Uma das maiores intervenções de Bono dizia respeito à música que se tornaria "Vertigo". The Edge tinha criado o riff em sua casa de férias em Malibu, tocando junto com um loop de bateria fornecido por Larry.
Ele o apresentou a Bono, cuja primeira tentativa de letra foi explicitamente política. Sob o título provisório "Native Son", a música pedia a libertação do ativista nativo americano preso Leonard Peltier. Uma segunda tentativa de acertar a melodia viu Bono cantar inteiramente em espanhol — o que explica a contagem regressiva "Unos, dos, tres, catorce" que permanece na versão final.
"A música era toda sobre controle de armas — uma extensão de suas crenças políticas", diria Steve Lillywhite. "Bono não tenta mais muito esse tipo de coisa, mas quando ele tenta, você consegue sentir a ambivalência da banda, e ele também. Eles querem o astro do rock".
Eles mantiveram o riff e a melodia e recomeçaram com letras sobre a luta de Bono com as tentações da fama ("All of this, all of this can be yours/ Just give me what I want and no one gets hurt"). Com isso, "Vertigo" nasceu.
Ao longo de vários meses meticulosos em Hanover Quay, o resto do álbum se encaixou - e quando foi lançado, em novembro de 2004, tornou-se um grande sucesso, assim como a turnê 'Vertigo', que arrecadou quase € 400 milhões (com impulsão de ambos por um comercial do iPod da Apple).
A crítica também se saiu bem, embora os críticos tenham zombado da afirmação absurda de Bono de que 'How To Dismantle An Atomic Bomb' foi o primeiro álbum de rock do U2. O consenso era que, após a grande loucura de 'POP', o U2 estava agora firmemente de volta aos trilhos. "Música grandiosa de homens grandiosos, confiantes na execução de seus deveres", disse a Rolling Stone. "Uma banda flexionando músculos que não usava há anos", concordou a Uncut.

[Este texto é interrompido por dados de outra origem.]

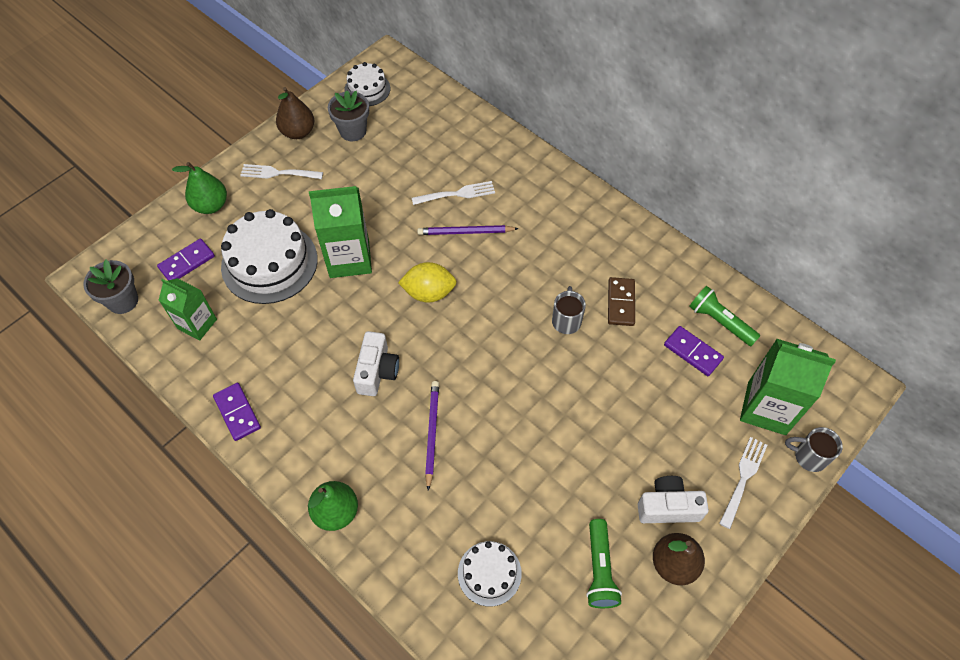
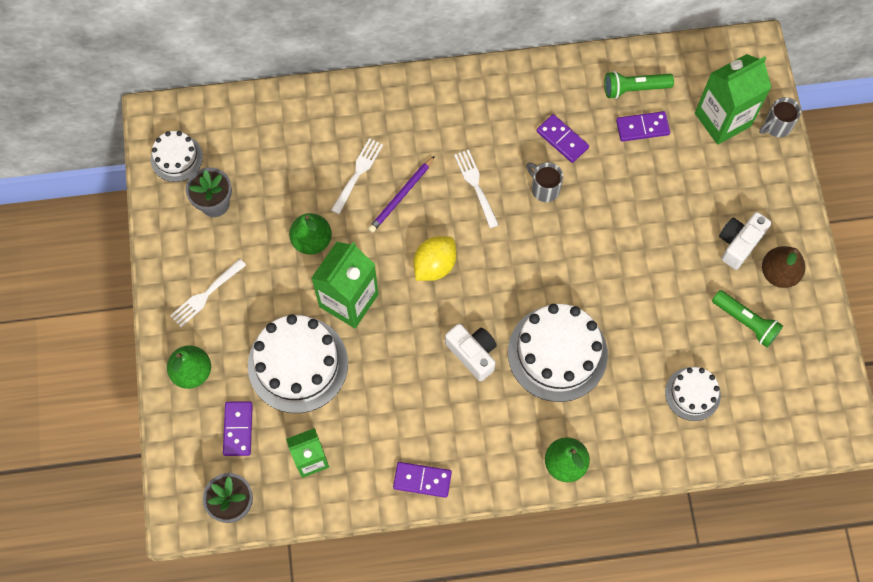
camera: 50 degrees left, 10 degrees up
(298, 132) = (173, 248): brown pear -> none
(377, 204) = (312, 240): none -> green pear
(431, 433) = (557, 353): purple pencil -> white cake
(621, 303) = (562, 139): brown domino -> purple domino
(743, 478) = (758, 180): white fork -> white fork (476, 185)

Esse entusiasmo não foi compartilhado por Bono, que viria a considerar 'How To Dismantle An Atomic Bomb'como uma oportunidade perdida. "É a melhor coleção de músicas que já fizemos", ele diria. "Mas, como um álbum, o todo não é maior do que a soma de suas partes, e isso me irrita pra caramba".

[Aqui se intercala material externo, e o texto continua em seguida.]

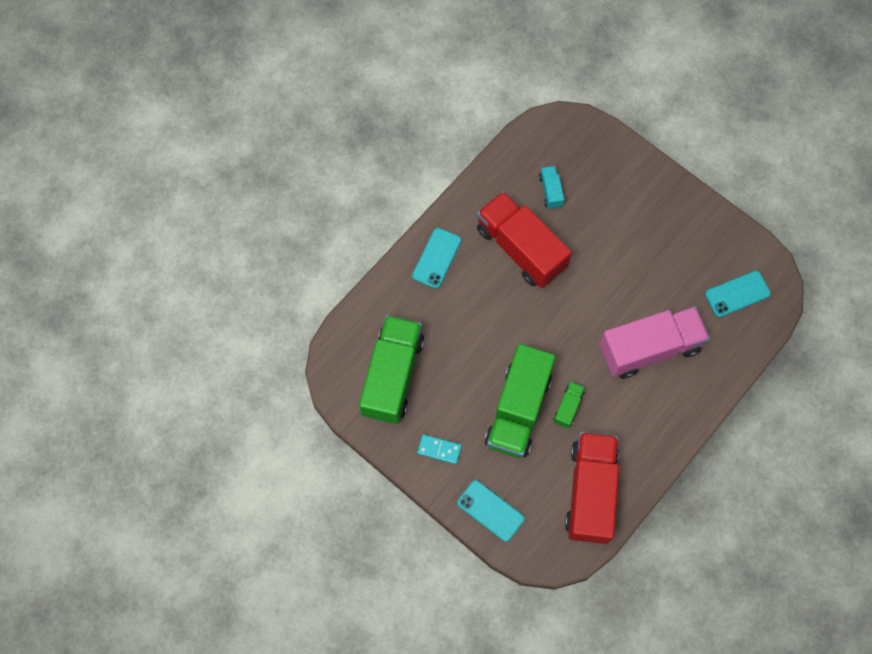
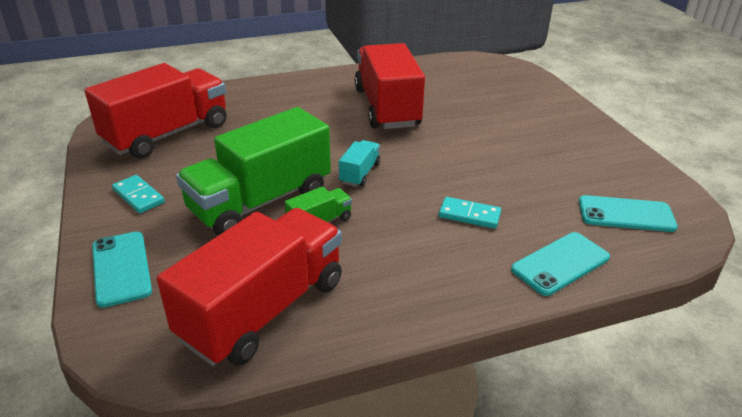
camera: 30 degrees right, 35 degrees down
(392, 376) = (167, 134): green truck -> red truck
(436, 258) = (300, 89): turquoise phone -> turquoise phone (560, 263)
(550, 191) = (450, 89): turquoise truck -> turquoise truck (360, 173)
(649, 348) = (469, 215): pink truck -> turquoise domino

Com o novo "álbum sombra", o U2 tem a oportunidade de corrigir esse erro e apresentar em sua totalidade o corpo de trabalho que eles criaram na época. Talvez sirva como um lembrete do que o U2 é capaz de fazer quando dispara com todos os pistões, finalmente fechando a porta para 'How To Dismantle An Atomic Bomb' e potencialmente abrindo uma nova enquanto a banda se volta para horizontes frescos e inexplorados.